In the photovoice prompt below, what kind of local agricultural crops does the photographer want to advertise?

● **EXCERPT**
----------

OAS/GNT Sustainable Heritage Endorsement ProgrammePHOTOVOICE PROMPT #3: The Things Tourists Never See
What do you see here? (Addressed to the whole group)
Dry soil Tilled soil
Life Green and brown plants
Young seedlings (centered) Contrast (tenderness/harshness)
The result of production Uplifted roots/advance planning
Potential Lots of brown soil
Why did you take this photo? (Addressed to the photographer)
I want to advertise local agricultural crops that are non-GMO products. Usually tourists do not see processes like this one to experience life in the infancy stage—the newness of life.
What is really happening here? (Addressed to the whole group—alternatively what does the photograph represent?)

----------

● **DATA**
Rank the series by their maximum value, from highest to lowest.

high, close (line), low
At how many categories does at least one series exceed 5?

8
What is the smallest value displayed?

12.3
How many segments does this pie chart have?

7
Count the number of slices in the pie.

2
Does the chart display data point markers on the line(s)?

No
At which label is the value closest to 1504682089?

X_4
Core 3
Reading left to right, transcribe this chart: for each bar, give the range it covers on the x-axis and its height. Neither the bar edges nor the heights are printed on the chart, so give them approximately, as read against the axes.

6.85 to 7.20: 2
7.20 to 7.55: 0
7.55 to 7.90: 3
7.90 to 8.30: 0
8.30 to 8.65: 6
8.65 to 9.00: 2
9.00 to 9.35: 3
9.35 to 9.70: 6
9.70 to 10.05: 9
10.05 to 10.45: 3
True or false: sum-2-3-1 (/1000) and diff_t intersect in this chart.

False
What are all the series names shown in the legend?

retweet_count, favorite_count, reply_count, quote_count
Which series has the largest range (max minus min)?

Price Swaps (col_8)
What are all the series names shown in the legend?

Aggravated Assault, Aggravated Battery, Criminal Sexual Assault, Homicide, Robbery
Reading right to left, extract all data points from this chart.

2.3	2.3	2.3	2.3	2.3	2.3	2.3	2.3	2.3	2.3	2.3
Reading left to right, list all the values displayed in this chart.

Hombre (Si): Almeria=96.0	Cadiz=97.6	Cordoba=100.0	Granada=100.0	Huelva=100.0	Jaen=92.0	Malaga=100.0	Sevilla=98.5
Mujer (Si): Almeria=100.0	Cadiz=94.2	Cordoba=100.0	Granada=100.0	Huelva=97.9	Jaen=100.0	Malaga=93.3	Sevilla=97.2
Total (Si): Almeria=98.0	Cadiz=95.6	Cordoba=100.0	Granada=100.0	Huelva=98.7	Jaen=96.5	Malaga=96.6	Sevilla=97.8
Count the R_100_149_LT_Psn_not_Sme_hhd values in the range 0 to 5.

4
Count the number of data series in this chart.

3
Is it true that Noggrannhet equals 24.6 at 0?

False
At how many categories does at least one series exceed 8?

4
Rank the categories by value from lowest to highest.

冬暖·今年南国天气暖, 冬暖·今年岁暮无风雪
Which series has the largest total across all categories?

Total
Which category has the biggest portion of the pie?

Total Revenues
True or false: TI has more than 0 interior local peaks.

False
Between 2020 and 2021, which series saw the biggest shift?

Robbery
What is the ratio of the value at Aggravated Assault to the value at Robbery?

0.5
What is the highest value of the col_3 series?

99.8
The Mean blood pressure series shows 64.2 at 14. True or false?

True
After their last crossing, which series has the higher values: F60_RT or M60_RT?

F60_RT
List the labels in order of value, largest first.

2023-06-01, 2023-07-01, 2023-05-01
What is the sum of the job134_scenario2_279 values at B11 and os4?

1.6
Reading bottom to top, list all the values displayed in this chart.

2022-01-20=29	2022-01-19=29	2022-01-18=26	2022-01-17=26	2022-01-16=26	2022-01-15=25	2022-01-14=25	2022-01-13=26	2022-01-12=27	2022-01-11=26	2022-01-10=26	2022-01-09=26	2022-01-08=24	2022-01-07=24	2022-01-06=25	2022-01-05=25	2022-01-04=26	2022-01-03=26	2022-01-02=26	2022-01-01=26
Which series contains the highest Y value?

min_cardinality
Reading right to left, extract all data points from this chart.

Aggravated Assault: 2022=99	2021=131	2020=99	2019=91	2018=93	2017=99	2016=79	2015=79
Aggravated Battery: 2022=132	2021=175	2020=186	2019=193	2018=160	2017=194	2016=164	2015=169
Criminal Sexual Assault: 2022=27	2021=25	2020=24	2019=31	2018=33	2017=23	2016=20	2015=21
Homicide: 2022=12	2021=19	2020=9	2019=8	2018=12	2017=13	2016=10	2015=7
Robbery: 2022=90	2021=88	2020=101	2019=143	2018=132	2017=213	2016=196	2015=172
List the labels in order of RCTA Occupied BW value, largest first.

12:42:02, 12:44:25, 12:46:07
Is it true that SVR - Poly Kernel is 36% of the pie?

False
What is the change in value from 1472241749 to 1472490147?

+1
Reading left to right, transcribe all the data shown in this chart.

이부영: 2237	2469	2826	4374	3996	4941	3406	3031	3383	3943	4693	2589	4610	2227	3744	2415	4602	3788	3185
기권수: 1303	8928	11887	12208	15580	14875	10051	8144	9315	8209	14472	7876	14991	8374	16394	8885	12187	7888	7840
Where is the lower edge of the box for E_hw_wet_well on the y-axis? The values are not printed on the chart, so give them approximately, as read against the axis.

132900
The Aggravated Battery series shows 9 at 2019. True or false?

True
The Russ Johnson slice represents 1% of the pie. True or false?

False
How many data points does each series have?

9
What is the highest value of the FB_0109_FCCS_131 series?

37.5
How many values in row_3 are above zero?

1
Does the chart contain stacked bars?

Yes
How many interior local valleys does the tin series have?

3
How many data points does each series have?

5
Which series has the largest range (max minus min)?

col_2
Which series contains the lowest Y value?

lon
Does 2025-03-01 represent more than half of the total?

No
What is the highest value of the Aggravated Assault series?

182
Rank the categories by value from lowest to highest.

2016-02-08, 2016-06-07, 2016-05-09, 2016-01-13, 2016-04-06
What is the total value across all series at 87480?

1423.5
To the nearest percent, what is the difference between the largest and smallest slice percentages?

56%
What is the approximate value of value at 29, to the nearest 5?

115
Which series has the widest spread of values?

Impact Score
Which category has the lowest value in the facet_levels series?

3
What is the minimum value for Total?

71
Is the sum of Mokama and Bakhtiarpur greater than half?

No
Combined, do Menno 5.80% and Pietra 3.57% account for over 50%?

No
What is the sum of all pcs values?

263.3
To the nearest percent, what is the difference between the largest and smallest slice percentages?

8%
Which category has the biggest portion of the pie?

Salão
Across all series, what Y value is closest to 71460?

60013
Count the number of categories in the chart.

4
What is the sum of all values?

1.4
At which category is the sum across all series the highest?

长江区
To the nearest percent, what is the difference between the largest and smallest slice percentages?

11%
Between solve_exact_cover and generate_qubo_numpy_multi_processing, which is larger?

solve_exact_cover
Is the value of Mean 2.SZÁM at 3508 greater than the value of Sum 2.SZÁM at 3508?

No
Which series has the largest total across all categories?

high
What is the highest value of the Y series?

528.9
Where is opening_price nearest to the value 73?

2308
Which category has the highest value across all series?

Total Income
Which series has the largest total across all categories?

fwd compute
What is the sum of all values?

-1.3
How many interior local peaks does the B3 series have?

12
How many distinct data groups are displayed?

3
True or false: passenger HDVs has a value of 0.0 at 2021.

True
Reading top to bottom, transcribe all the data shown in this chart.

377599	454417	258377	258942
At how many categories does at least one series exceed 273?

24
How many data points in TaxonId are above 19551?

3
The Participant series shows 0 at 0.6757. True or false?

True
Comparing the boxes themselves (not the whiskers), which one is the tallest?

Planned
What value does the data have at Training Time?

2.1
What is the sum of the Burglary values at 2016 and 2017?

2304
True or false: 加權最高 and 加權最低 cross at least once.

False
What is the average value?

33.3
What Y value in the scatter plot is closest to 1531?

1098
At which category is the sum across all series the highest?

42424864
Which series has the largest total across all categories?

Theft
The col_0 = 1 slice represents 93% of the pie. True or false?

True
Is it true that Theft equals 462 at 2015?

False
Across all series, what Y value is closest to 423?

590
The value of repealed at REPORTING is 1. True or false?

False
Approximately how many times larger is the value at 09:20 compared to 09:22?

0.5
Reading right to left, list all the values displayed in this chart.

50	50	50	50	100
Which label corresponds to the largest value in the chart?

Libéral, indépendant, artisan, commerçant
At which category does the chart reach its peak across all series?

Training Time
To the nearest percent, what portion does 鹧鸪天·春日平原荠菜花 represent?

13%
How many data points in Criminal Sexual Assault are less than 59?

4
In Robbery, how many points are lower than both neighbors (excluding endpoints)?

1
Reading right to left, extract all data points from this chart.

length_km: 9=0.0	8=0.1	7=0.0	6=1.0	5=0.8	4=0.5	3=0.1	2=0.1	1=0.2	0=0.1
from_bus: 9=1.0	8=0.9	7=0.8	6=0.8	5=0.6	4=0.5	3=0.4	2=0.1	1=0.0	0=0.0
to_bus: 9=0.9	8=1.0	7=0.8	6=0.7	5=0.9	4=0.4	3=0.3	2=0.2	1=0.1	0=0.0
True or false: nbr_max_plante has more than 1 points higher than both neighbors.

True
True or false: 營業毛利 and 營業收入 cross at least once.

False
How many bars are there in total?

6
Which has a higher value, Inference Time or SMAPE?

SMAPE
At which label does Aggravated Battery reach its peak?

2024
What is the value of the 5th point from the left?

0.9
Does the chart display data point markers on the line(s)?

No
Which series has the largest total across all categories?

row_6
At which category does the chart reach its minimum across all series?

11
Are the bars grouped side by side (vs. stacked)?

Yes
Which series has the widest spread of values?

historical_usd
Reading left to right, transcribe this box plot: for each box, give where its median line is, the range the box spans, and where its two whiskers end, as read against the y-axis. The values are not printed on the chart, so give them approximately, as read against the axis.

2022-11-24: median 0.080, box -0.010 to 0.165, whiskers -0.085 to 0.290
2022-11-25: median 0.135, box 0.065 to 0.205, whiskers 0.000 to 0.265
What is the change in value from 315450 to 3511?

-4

----------

● **RESPONSE TO THIS EXERCISE**
Non-GMO products.